Cells will promote their survival by reducing misfolded protein levels during stress by activating UPR. Unexpectedly, the E. histolytica
genome does not contain gene paralogues encoding important UPR-related proteins such as PERK or ATF6 and indeed E. histolytica
does not seem to induce UPR upon NO treatment. The absence of UPR responses (or defects herein) has been found in other protozoan 
and has been noticed as well in important diseases such as in the Wolfram syndrome which includes diabetes at early stages, mutations in WFSI (Wolframine) leads to high levels of ER stress and cell apoptosis. WFS1 is a ER transmembrane protein acting in calcium homeostasis and it has recently been shown that WFS1 is a key feedback regulator of the ATF6 branch of the UPR 
. These evidences suggest that ER stress is a major player in the establishment of important human pathologies such as diabetes, characterized by high blood glucose levels, contributing to pancreatic ß-cell death and insulin resistance. Interestingly, in vitro
data suggest that the cytokines IL-1β and IFN-γ, putative mediators of ß -cell loss in type-1 diabetes, induce severe ER stress through NO-mediated depletion of ER calcium and inhibition of ER chaperones, respectively, thus hampering ß -cell defenses and amplifying the pro-apoptotic pathways. The physiopathology of ß -cells during type-1 diabetes thus share common features with E. histolytica's
response to NO.
One interesting aspect on ER morphology changes is that the ER components remains localized to the same compartments during the ER fission process. This fact indicates that the parasite has developed a way for the ER not to be obliterated upon contact with stress components. ER fragmentation and the subsequent potential and/or eventual fusion may be one of E. histolytica's strategies to rapidly recover ER function after removal of a stress, allowing its survival.

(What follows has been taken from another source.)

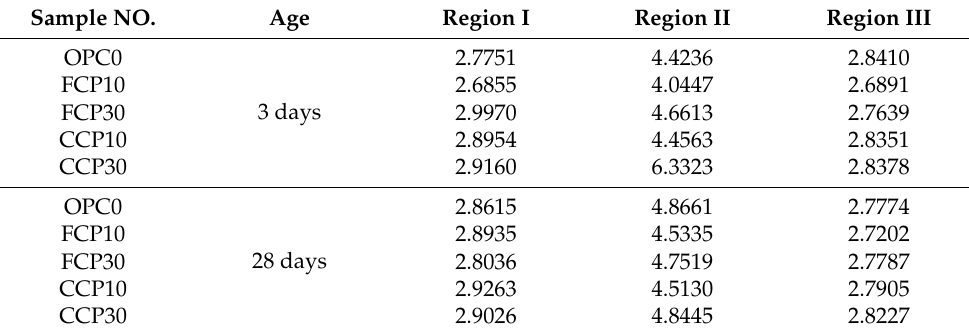
Table 3. Coral powder–cement slurry multifractal analysis by Neimark’s model. Sample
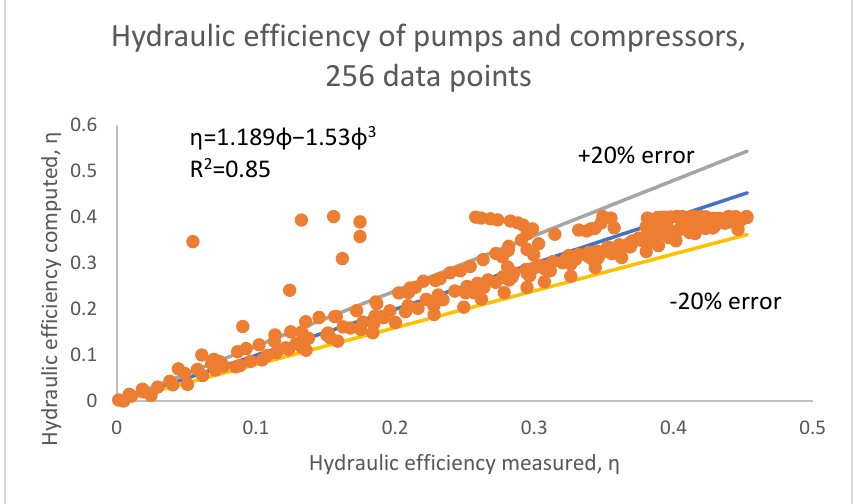
Figure 8. Hydraulic efficiency of double-side vane impeller machines as estimated by the correlation. Equation (23) can be differentiated for the flow coefficient. When the derivative is equated to zero, the condition for maximum efficiency will result as ϕ = 0.51, and the one-side vane impeller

Reversible ER fission is possible and has been evidenced in neurons, depending on mechanisms other than energy depletion and cell death, whereas extracellular Ca2+
is obligatory for ER fragmentation 
. This other cellular system suggests that ER fission is not solely a passive mechanism due to a lack of energy, but may also be a way for the cell to respond to a stress, probably by compartmentalizing the continuous ER to avoid diffusion of toxic products within the organelle and towards the nucleus.
The cellular and molecular analysis presented here has highlighted a strong and complex response to NO linked to ER stress and glucose metabolism which is a topic of interest to understand the death of E. histolytica during amoebiasis and also the death of other cells during human metabolic diseases.